Problem 7.5
Median-of-3 partition
One way to improve the
RANDOMIZED-QUICKSORT
procedure is to partition around a pivot that is chosen more carefully than by picking a random element from the subarray. One common approach is the median-of-3 method: choose the pivot as the median (middle element) of a set of 3 elements randomly selected from the subarray. (See exercise 7.4-6.) For this problem, let us assume that the elements of the input array $A[1 \ldots n]$ are distinct and that $n \ge 3$. We denote the sorted output array by $A'[1 \ldots n]$. Using the median-of-3 method to choose the pivot element $x$, define $p_i = \Pr\{x = A'[i]\}$.
- Give an exact formula for $p_i$ as a function of $n$ and $i$ for $i = 2, 3, \ldots, n - 1$. (Note that $p_1 = p_n = 0$.)
- By what amount have we increased the likelihood of choosing the pivot as $x = A'[\lfloor(n+1)/2\rfloor]$, the median of $A[1 \ldots n]$, compared with the ordinary implementation?

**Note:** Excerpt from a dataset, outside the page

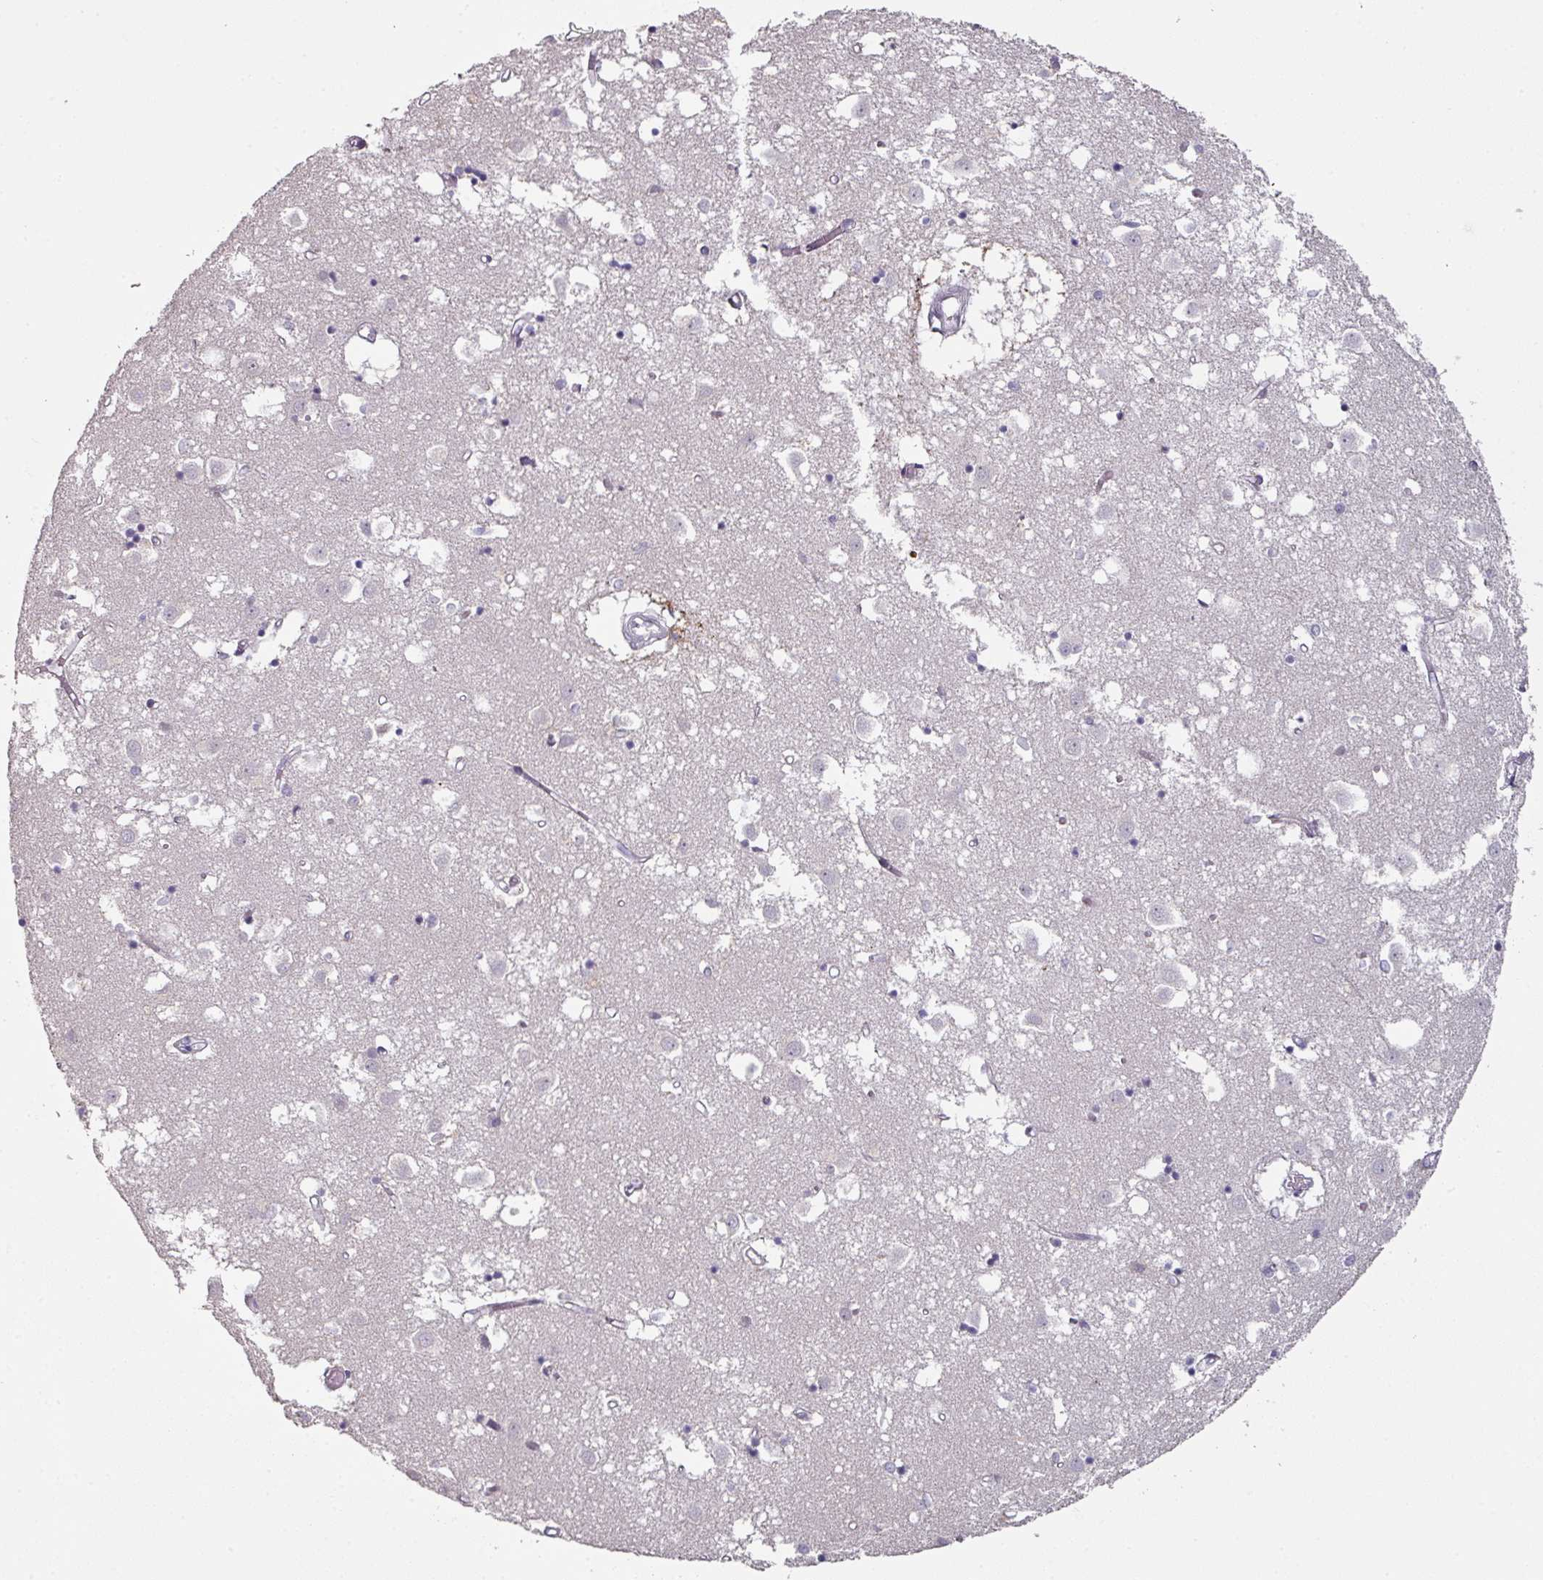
{"staining": {"intensity": "negative", "quantity": "none", "location": "none"}, "tissue": "caudate", "cell_type": "Glial cells", "image_type": "normal", "snomed": [{"axis": "morphology", "description": "Normal tissue, NOS"}, {"axis": "topography", "description": "Lateral ventricle wall"}], "caption": "High magnification brightfield microscopy of benign caudate stained with DAB (3,3'-diaminobenzidine) (brown) and counterstained with hematoxylin (blue): glial cells show no significant staining.", "gene": "ELK1", "patient": {"sex": "male", "age": 70}}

Assume that $n \to \infty$, and give the limiting ratio of these probabilities.
- If we define a "good" split to mean choosing the pivot as $x = A'[i]$, where $n/3 \le i \le 2n/3$, by what amount have we increased the likelihood of getting a good split compared with the ordinary implementation? (Hint: Approximate the sum by an integral.)

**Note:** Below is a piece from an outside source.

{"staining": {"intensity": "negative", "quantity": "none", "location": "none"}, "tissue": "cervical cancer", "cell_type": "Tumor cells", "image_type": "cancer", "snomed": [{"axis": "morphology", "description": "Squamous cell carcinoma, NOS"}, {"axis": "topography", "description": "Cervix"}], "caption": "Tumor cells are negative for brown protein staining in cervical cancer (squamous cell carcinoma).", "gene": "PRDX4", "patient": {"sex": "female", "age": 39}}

- Argue that in the $\Omega(n\lg{n})$ running time of quicksort, the median-of-3 method affects only the constant factor.
Probability
There are $n!/(n-3)!$ 3-permutations of all possible picks. In order to have the $i$th element, we need to pick one smaller, the $i$th element and one larger. There are $i - 1$ ways to pick a smaller one and $n-i$ ways to pick the larger. There are $3! ways to arrange how the three elements are picked. Thus:
$$ p_i = \frac{6(i-1)(n-i)}{n(n-1)(n-2)} $$
Improvement
$$ \lim_{n \to \infty}\frac{6(i-1)(n-i)}{n(n-1)(n-2)}/\frac{1}{n} = \lim_{n \to \infty}\frac{6n(n/2 - 1)(n/2)}{(n-1)(n-2)} = \lim_{n \to \infty}\frac{6(n^2 - 2n)}{4(n^2 - 3n + 2)} = \frac{6}{4} $$
We get a $1.5$ improvement, which does not seem that much.
Improvement
From exercise 7.2-6 we know that we get a "good" split with probability $1 - 2(1/3) = 1/3$. As for the probability of getting a good split with median-of-3:
$$ \begin{aligned} \lim_{n \to \infty}\sum_{i=n/3}^{2n/3}\frac{6(i-1)(n-i)}{n(n-1)(n-2)} &= \lim_{n \to \infty}\frac{6}{n(n-1)(n-2)}\sum_{i=n/3}^{2n/3}(i-1)(n-i) \\ &= \lim_{n \to \infty}\binom{n}{3}\int_{n/3}^{2n/3}(i-1)(n-1)\mathrm{d}i \\ & \quad \Bigg( \int(i-1)(n-1)\mathrm{d}i = \frac{1}{6}(3ni^2 - 6ni - 2i^3 + 3i^2) \Bigg) \\ &= \lim_{n \to \infty}\binom{n}{3}\frac{1}{6}\bigg[ \frac{36}{27}n^3 - \frac{16}{27}n^3 + o(n^3) - \frac{9}{27}n^3 + \frac{2}{27}n^3 + o(n^3) \bigg] \\ &= \lim_{n \to \infty}\frac{1}{n(n-1)(n-2)} \frac{13}{27}(n^3 + o(n^3)) \\ &= \lim_{n \to \infty}\frac{13}{27}\frac{n^3 + o(n^3)}{n^3 + o(n^3)} \\ &= \frac{13}{27} \end{aligned} $$
Thus, as $n$ grows, the chance of getting a "good" split converges to $13/27$. The improvement is:
$$ \frac{13}{27} \div \frac{1}{3} = \frac{39}{27} \approx 1.444(4) $$
Improvement
The running time would improve if the new approach can always pick a good split. Unfortunatelly, it can't. It makes it impossible for one of the splits to be empty, but it can still pick a $1$-to-$n-2$ split. It improves the probability of a good split and adds some overhead to picking the pivot, but it makes no hard guarantees on the quality of the split. Thus, the algorithm remains $\Omega(n\lg{n})$ and $\O(n^2)$.